Whether similarly lowbrow news values would infect the Telegraph, should Zucker succeed in taking control, remains to be seen. But at the breakfast tables of the English shires, his track record at CNN will surely raise fears that in addition to dumbing down, the titles - for decades a bastion of liberal Conservatism - will pivot dramatically to the Left.

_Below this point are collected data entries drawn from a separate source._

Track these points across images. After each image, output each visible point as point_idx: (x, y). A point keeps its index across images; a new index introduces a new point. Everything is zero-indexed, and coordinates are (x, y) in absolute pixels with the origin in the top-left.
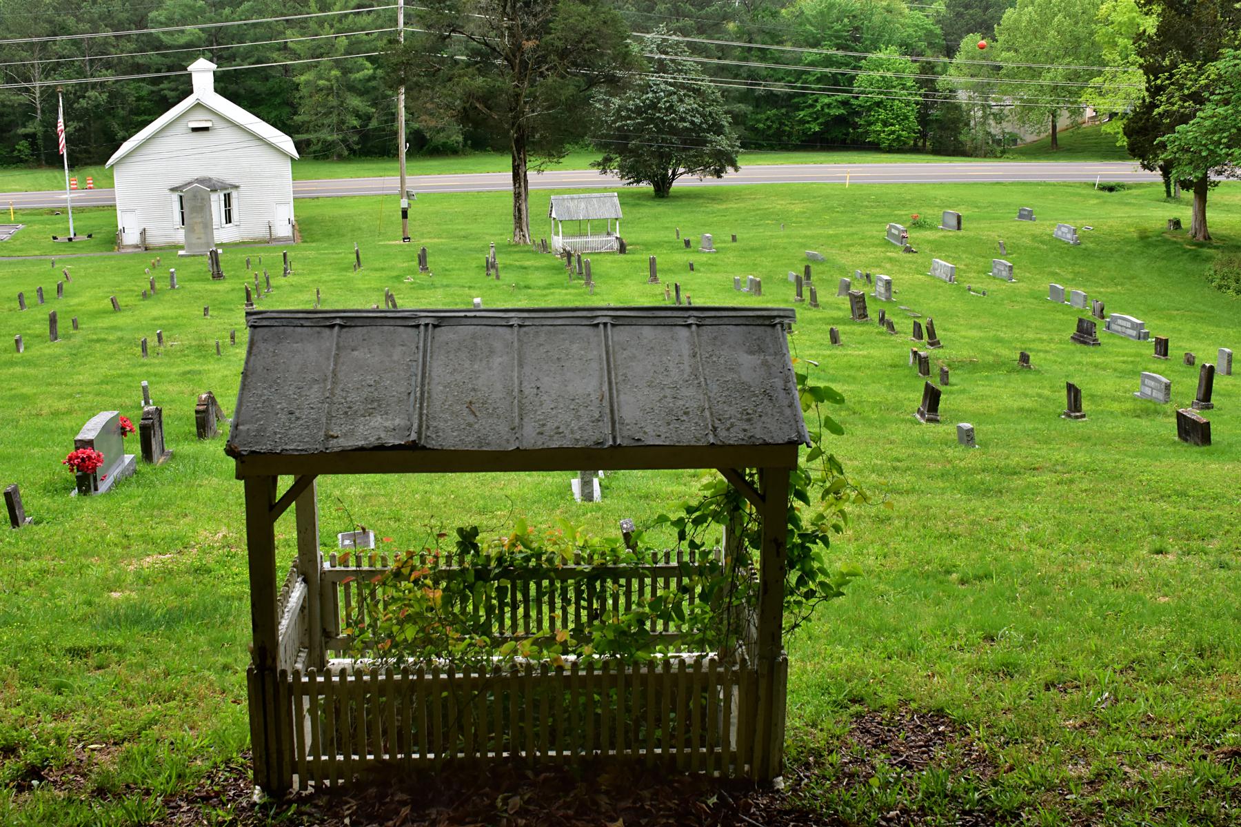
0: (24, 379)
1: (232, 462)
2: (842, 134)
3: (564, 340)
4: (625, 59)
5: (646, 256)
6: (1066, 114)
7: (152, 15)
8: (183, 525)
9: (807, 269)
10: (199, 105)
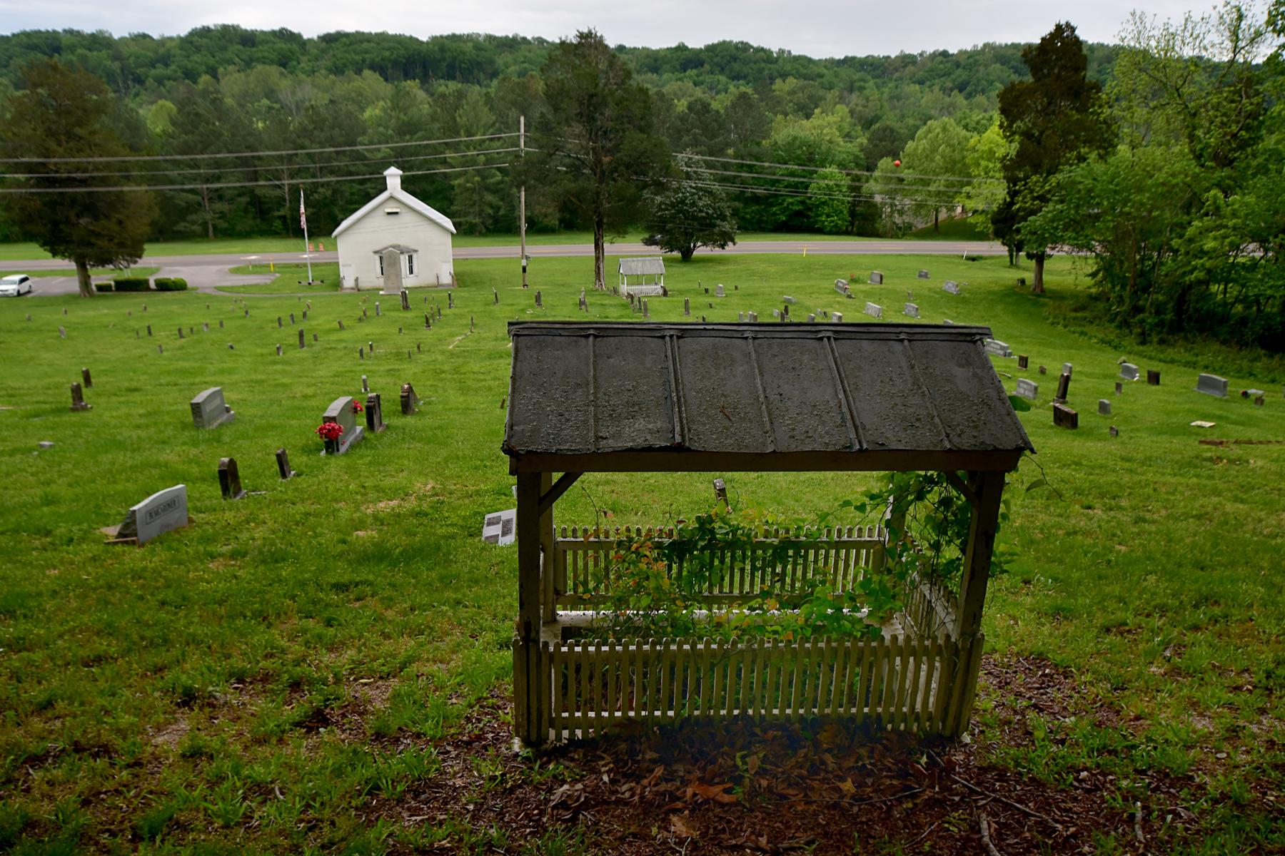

NBC President Jeff Zucker and Harvey Weinstein attend a dinner hosted by Miramax in honor of Whoopi Goldberg in 2004
Jeff Zucker and actress Ellen DeGeneres mingle during the Governor's Ball in September 2003To understand why, we need only consider Zucker's stewardship of CNN During the Trump years, when it became known for mounting highly partisan attacks on his administration via a stable of anchors who were prone to what critics dubbed 'Trump derangement syndrome'. At times, CNN's reports were factually inaccurate too.
In June 2017, it was forced to retract a story falsely alleging that an associate of the President had met with the head of a Russian investment fund. Three reporters responsible for the blunder resigned. Later that year, it ran a report falsely alleging that Donald Trump Junior had been leaked hacked information by WikiLeaks.